Différentes opérations de la fabrication artisanale du pain

Un diagramme de panification met en évidence la succession des différentes opérations : préparation des ingrédients mis en œuvre ; pétrissage ; fermentation en cuve, ou première fermentation ; mise en forme des pâtons ; fermentation finale ; enfournement et cuisson ; détournement et ressuage.

• La formule de fabrication varie beaucoup, et c’est normal pour le plus vieux « plat cuisiné » du monde. Dans chaque pays, le type de pain le plus consommé correspond à une formule de fabrication traditionnelle généralement très simple. Voici la formule française la plus typique :

Le pétrissage favorise l’hydratation des constituants principaux de la farine (amidon et protides) et transforme tous les ingrédients en milieu homogène spécial, la pâte, douée à la fois des propriétés élastiques des solides et viscoplastiques des liquides et des gaz. Depuis le début du xxe s., on pétrit mécaniquement avec des moteurs puissants pour travailler en une seule fois toute la farine de la pétrissée ; la durée de pétrissage dépend de la vitesse des organes pétrisseurs et de leur intensité d’action ; on connaît son action sur les propriétés rhéologiques (propriétés des corps plasto-élastiques intermédiaires entre les solides et les liquides) des pâtes pour améliorer leurs qualités et abréger la durée de fabrication. (La fabrication de pain à pétrissage intensifié donne des pains ultra-légers, ultra-blancs, mais dont le goût est pénalisé.)

• La fermentation panaire, cas particulier de la fermentation alcoolique, débute aussitôt l’hydratation de la farine ; la levure attaque les sucres fermentescibles de la farine (1 p. 100 préexistant + 2 p. 100 formés par transformation de l’amidon) pour donner le gaz carbonique qui va alvéoler la pâte. La durée de fermentation (3 à 6 heures) varie selon le mode de panification envisagé, la température de la pâte, la dose et la rapidité de la levure, les caractéristiques de la farine.

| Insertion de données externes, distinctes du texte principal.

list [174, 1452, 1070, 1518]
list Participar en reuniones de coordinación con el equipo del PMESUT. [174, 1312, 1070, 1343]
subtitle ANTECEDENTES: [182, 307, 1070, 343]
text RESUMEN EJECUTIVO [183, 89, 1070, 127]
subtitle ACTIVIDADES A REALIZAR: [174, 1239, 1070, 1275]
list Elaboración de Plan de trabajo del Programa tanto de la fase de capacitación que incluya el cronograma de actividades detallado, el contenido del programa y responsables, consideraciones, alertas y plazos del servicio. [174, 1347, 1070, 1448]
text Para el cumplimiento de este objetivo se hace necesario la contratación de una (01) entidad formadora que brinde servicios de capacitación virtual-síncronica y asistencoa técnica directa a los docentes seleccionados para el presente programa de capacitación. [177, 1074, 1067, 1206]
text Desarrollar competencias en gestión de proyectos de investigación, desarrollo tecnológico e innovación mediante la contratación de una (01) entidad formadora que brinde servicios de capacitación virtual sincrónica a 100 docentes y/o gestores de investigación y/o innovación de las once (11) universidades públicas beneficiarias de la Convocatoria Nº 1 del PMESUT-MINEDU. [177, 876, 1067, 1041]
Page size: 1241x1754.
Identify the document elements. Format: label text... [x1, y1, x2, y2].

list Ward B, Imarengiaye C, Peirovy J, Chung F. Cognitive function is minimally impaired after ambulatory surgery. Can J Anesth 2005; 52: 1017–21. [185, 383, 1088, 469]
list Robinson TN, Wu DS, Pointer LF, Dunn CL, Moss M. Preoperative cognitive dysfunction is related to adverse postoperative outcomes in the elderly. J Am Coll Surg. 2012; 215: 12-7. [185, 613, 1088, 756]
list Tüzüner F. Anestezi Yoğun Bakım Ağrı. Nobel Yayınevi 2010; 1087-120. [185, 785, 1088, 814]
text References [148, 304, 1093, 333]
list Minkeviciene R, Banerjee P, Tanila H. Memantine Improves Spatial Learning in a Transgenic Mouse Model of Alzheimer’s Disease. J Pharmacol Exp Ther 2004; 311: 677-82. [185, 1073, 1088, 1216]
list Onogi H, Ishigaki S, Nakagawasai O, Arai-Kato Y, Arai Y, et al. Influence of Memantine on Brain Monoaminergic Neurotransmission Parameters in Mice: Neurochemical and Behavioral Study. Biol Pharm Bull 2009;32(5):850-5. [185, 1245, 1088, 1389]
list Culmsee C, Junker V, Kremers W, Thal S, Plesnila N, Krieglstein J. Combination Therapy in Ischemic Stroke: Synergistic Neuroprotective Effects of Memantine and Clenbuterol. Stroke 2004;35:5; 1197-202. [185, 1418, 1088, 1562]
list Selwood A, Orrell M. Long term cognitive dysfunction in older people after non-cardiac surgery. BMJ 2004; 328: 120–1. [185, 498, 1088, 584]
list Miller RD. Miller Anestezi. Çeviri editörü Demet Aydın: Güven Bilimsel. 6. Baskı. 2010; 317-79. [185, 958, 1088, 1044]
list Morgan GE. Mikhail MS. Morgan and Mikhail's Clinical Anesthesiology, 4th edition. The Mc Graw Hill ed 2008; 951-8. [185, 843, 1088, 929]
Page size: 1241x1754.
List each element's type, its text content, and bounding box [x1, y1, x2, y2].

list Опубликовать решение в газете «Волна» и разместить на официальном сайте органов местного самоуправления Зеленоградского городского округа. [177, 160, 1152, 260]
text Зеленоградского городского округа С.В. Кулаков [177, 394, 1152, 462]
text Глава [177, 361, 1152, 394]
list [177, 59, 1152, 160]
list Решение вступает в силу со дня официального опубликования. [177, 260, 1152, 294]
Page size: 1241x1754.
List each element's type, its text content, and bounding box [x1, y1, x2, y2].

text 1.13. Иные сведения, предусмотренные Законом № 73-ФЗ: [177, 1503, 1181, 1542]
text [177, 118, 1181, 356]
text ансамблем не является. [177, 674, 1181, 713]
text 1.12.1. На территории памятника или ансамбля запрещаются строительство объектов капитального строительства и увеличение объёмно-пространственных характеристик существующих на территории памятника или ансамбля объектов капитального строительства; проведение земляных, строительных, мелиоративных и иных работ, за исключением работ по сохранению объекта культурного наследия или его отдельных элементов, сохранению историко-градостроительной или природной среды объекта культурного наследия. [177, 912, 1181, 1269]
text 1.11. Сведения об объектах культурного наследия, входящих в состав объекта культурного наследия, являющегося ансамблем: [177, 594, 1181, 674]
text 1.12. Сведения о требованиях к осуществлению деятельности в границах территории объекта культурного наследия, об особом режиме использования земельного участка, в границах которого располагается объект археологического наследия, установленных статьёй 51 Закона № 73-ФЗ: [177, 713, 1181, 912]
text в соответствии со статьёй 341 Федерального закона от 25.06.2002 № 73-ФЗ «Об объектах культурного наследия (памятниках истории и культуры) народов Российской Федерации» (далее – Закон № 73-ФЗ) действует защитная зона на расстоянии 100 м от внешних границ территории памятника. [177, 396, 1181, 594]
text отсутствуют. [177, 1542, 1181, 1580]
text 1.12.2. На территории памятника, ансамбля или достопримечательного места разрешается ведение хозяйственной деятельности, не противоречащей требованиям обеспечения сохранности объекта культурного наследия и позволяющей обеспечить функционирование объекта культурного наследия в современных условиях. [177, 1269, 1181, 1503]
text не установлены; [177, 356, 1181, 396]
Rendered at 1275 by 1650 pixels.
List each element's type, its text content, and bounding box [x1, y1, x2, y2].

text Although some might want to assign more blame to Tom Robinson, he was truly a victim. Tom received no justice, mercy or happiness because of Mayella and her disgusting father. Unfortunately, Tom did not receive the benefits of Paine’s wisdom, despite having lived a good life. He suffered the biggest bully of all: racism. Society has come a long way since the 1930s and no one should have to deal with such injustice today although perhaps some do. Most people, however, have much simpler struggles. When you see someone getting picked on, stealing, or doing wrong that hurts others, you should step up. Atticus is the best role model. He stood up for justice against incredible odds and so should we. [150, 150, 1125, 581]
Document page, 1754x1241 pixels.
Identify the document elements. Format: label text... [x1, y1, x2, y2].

• La mise en forme de la pâte est nécessaire, puisque l’on vend les pains à la pièce : on « divise » la pâte en fragments de poids donné et on met en forme les pitons. Cela se fait mécaniquement, et ce d’autant plus facilement que partout on a réduit le nombre de types de pains commercialisés. Ces opérations ont modifié la structure alvéolaire, et il est nécessaire de laisser reposer les pâtons et de permettre une fermentation finale.

• La cuisson au four donne au pain sa structure originale et définitive ; on cuit le pain à 250 °C dans une atmosphère saturée d’eau, et la durée de cuisson (de 15 à 60 mn) est d’autant plus longue que le pâton est plus volumineux. Pendant la cuisson, les réactions enzymatiques s’intensifient, de l’eau se vaporise, les gaz se dilatent et tout cela accroît le volume du pain (des incisions superficielles de la pâte favorisent le développement). La cuisson de la mie se fait « à l’étouffée » à 100 °C, sans aucune déshydratation ; au contraire, la partie externe se déshydrate et donne la croûte plus ou moins colorée (selon l’intensité des réactions sucres + acides aminés).

La boulangerie artisanale est en train d’abandonner les fours à chauffage direct (dont la construction en maçonnerie était bien proche de celle de l’Antiquité) pour des fours métalliques récents, dont le chauffage indirect met le pain à l’abri des produits de combustion et qui sont équipés de systèmes d’enfournement et de défournement automatiques.

Le ressuage consiste en un refroidissement du pain avant la vente ; pendant la première heure de ressuage, il y a une perte d’humidité de 1 à 2 p. 100.

Le rassissement est dû à une modification chimique de l’amidon ; la congélation des pains permet de freiner le rassissement, et le passage au four avant la consommation redonne les caractéristiques de pain frais.